Kraschuk is a railway worker from Kupiansk, a town in the north-east of Kharkiv region that was captured by Russia in the first days of the invasion. When Ukrainian troops liberated the town seven months later and it came under Russian fire, she fled to the Czech Republic with her four-year-old son. Although she was given free accommodation there, she did not feel welcome and returned to Kupiansk.

“Despite everything, home is home,” she said.

But in August 2023, her apartment block was shelled and she was evacuated to Kharkiv. She and her son now live in a student dormitory that has been converted into a camp for internally displaced people. The government has promised her that she will live there free of charge until the end of the war.
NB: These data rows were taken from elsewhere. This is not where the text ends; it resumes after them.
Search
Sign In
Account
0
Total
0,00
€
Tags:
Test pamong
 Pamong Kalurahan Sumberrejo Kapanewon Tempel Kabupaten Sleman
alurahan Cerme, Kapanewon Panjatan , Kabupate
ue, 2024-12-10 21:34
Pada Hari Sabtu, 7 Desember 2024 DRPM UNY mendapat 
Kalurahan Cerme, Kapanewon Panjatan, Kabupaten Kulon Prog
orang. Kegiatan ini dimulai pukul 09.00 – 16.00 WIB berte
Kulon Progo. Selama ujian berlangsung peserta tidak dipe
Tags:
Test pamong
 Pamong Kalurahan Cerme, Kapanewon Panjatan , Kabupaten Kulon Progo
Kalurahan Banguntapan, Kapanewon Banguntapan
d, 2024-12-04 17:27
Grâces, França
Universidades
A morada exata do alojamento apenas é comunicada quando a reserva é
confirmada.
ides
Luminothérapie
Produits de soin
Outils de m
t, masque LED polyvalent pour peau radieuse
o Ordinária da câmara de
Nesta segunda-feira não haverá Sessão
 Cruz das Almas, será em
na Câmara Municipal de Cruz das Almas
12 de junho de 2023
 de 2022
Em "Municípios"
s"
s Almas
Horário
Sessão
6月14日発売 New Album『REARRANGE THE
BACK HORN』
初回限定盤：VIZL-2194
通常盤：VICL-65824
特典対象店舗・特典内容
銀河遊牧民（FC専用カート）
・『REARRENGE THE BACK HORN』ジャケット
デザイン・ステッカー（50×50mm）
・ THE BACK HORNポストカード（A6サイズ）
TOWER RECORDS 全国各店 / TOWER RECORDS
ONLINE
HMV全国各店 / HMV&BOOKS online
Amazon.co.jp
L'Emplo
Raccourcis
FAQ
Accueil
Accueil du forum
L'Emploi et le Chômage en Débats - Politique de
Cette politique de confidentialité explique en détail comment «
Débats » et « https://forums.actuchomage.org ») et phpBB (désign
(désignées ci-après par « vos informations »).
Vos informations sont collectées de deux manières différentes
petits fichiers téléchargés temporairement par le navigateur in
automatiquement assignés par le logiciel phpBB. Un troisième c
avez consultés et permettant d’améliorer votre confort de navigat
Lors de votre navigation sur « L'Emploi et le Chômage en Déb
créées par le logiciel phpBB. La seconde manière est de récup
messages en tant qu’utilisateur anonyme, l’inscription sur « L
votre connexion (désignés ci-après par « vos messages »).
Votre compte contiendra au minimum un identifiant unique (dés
Kraschuk’s reasoning is both pragmatic and emotional. From Kharkiv, she can control her real estate in Kupiansk. She turned down an offer to move to Poltava, further away from the front, because she would only be guaranteed rent-free accommodation for six months there.

“Then you’re on your own,” she says. “I used to be confident. I had my own apartment, my child went to kindergarten, I had a job, I knew what would happen tomorrow. Now I don’t know anymore. I can’t go to work because I have to look after a small child. And so we live as internally displaced people.”

According to UNHCR, more than 85,000 internally displaced people like Kraschuk are still living in detention centers originally set up as an emergency measure, and new waves of refugees are looming as the government calls for mandatory evacuations from frontline areas.